───── RECORDED DATA

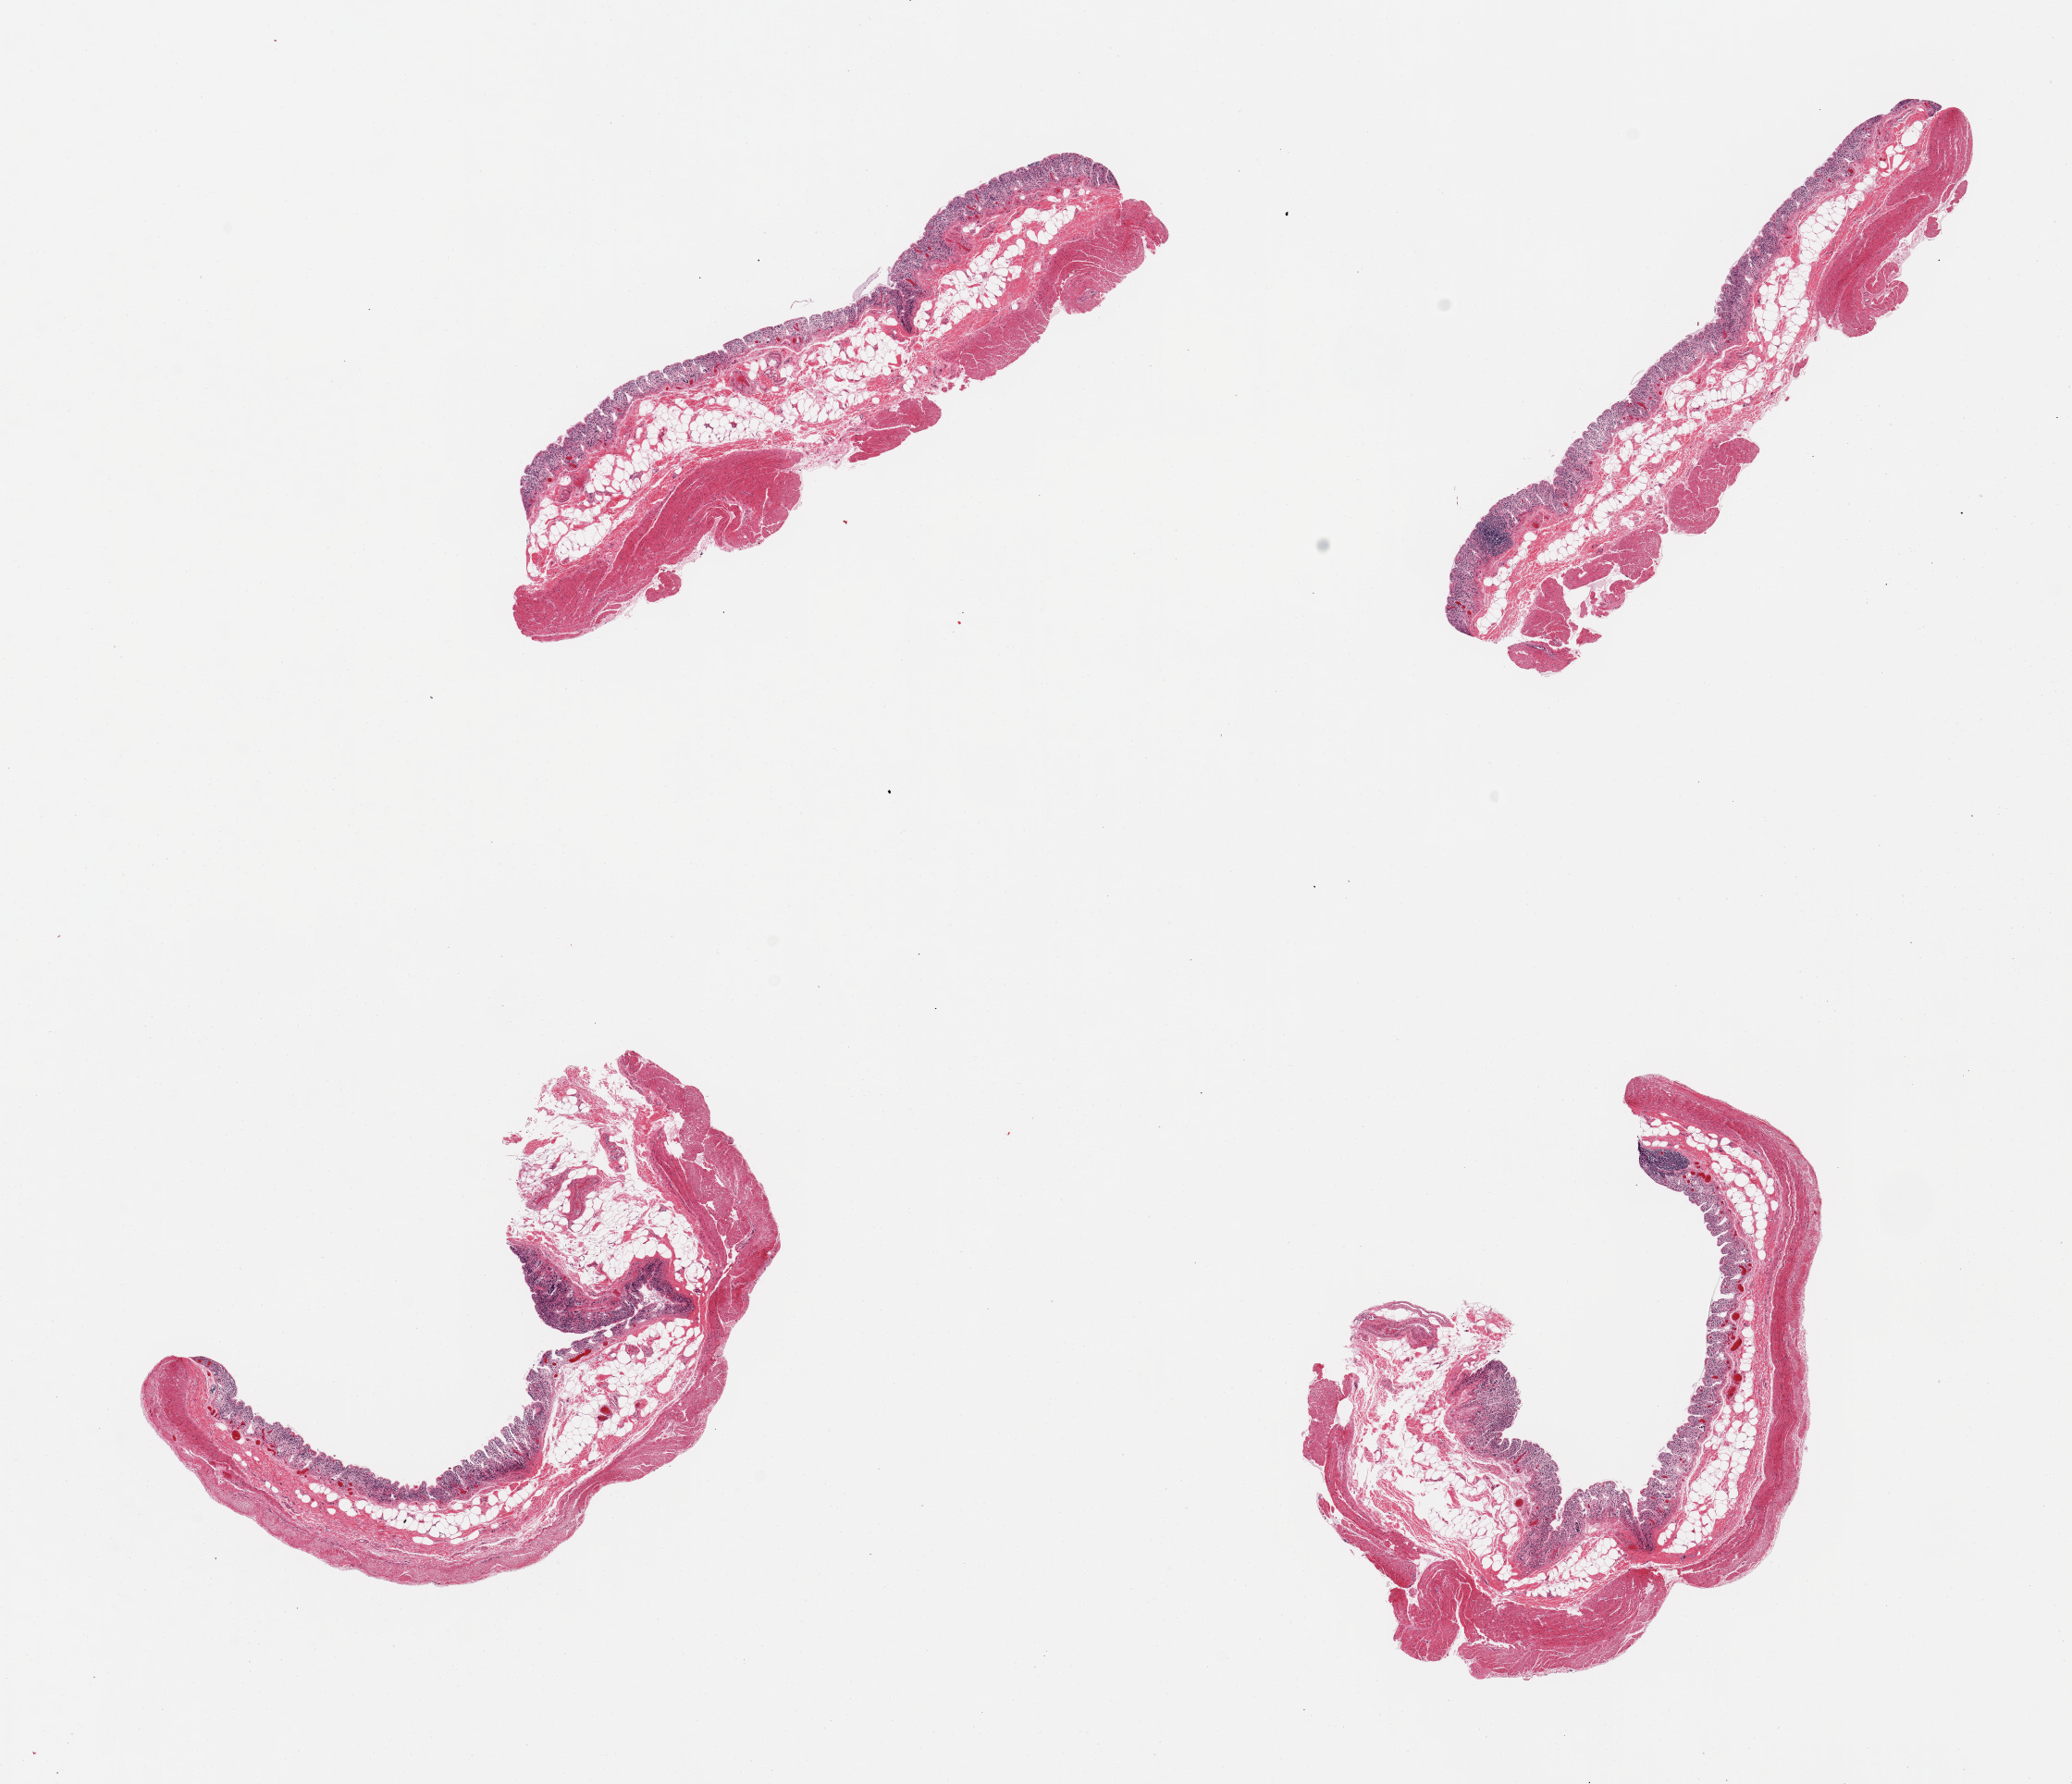
Haematoxylin and eosin whole-slide image, whole scanned area (about 17.7 x 15.3 mm) shown as a low-resolution overview. PAXgene-fixed paraffin-embedded (PFPE) section. Sampled site (target tissue): transverse colon. Donor tissue sample. Donor: female.
Reviewer comment on this tissue sample: 4 pieces; mucosa autolyzed; muscularis intact.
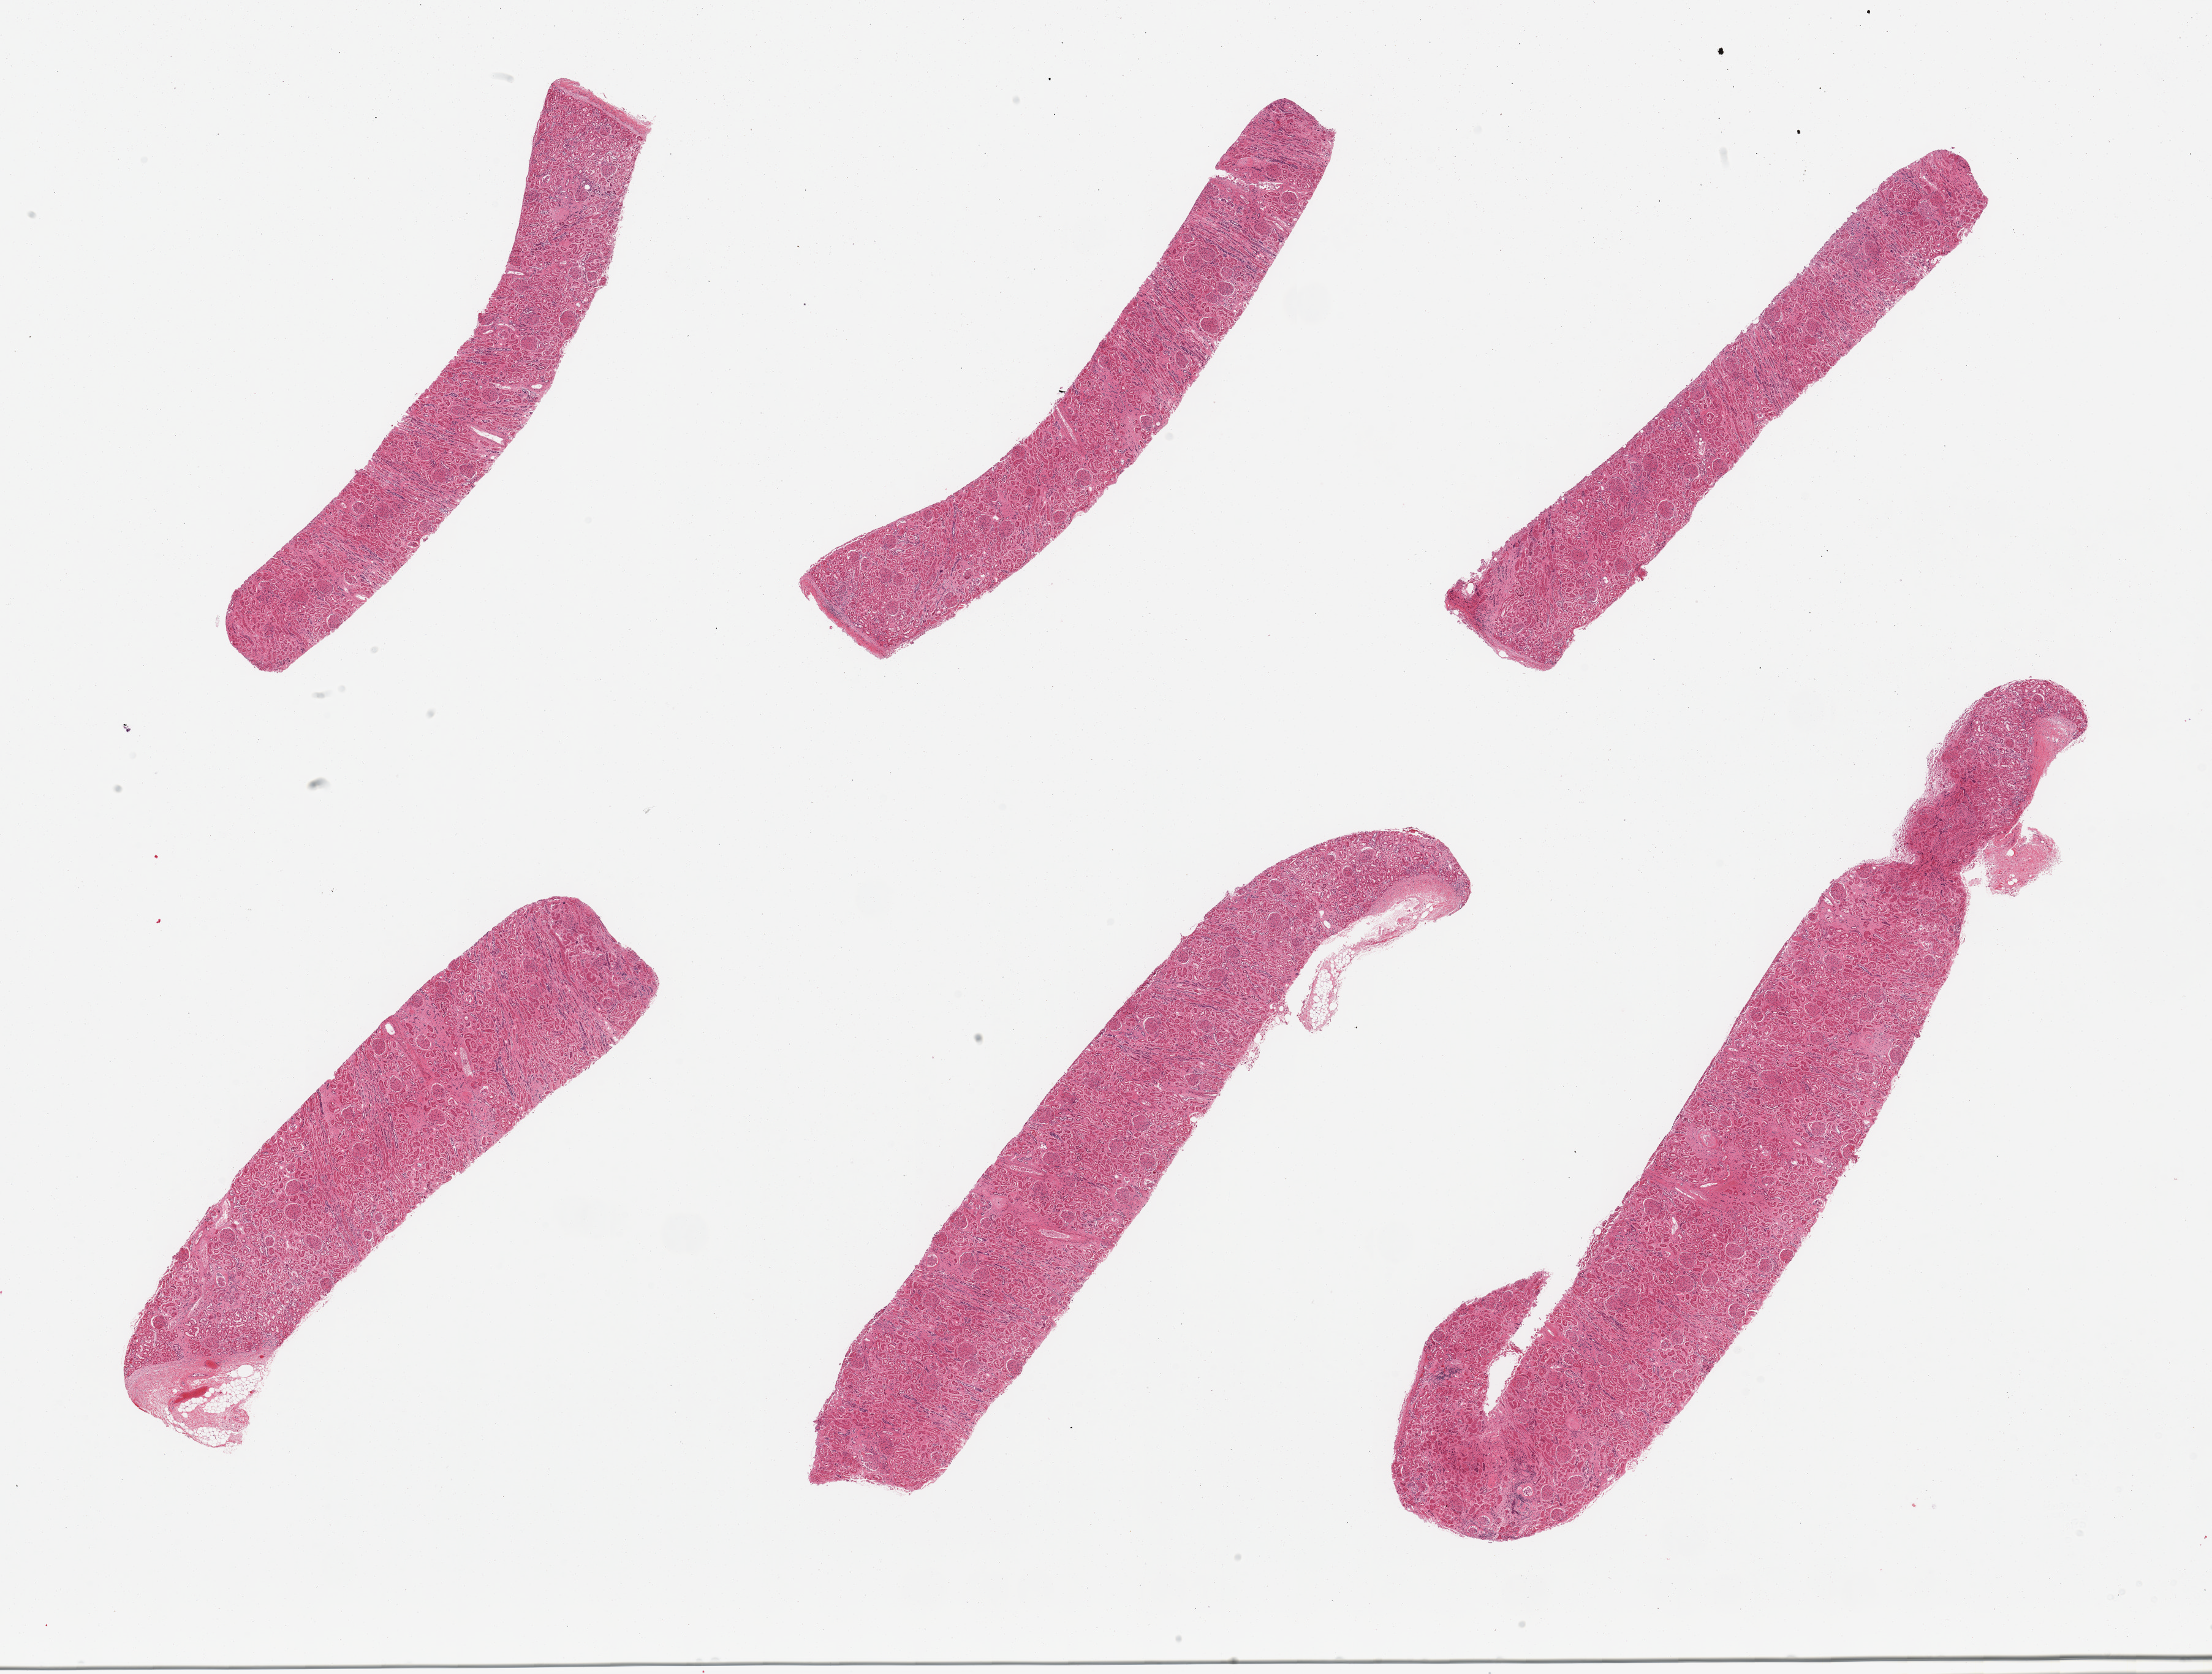
Digitized haematoxylin and eosin-stained section, brightfield — whole scanned area (about 28.5 x 21.6 mm) shown as a low-resolution overview; PAXgene-fixed, paraffin-embedded tissue; target tissue: renal cortex; tissue donor sample. Donor: male.
Reviewer comment on this tissue sample: 6 pieces; occasional scarred areas.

──────────

*TASK*
Please make an exact copy of the whole listing and leave out its pictures.

*YOUR RESPONSE*
Haematoxylin and eosin whole-slide image, whole scanned area (about 17.7 x 15.3 mm) shown as a low-resolution overview. PAXgene-fixed paraffin-embedded (PFPE) section. Sampled site (target tissue): transverse colon. Donor tissue sample. Donor: female.
Reviewer comment on this tissue sample: 4 pieces; mucosa autolyzed; muscularis intact.
Digitized haematoxylin and eosin-stained section, brightfield — whole scanned area (about 28.5 x 21.6 mm) shown as a low-resolution overview; PAXgene-fixed, paraffin-embedded tissue; target tissue: renal cortex; tissue donor sample. Donor: male.
Reviewer comment on this tissue sample: 6 pieces; occasional scarred areas.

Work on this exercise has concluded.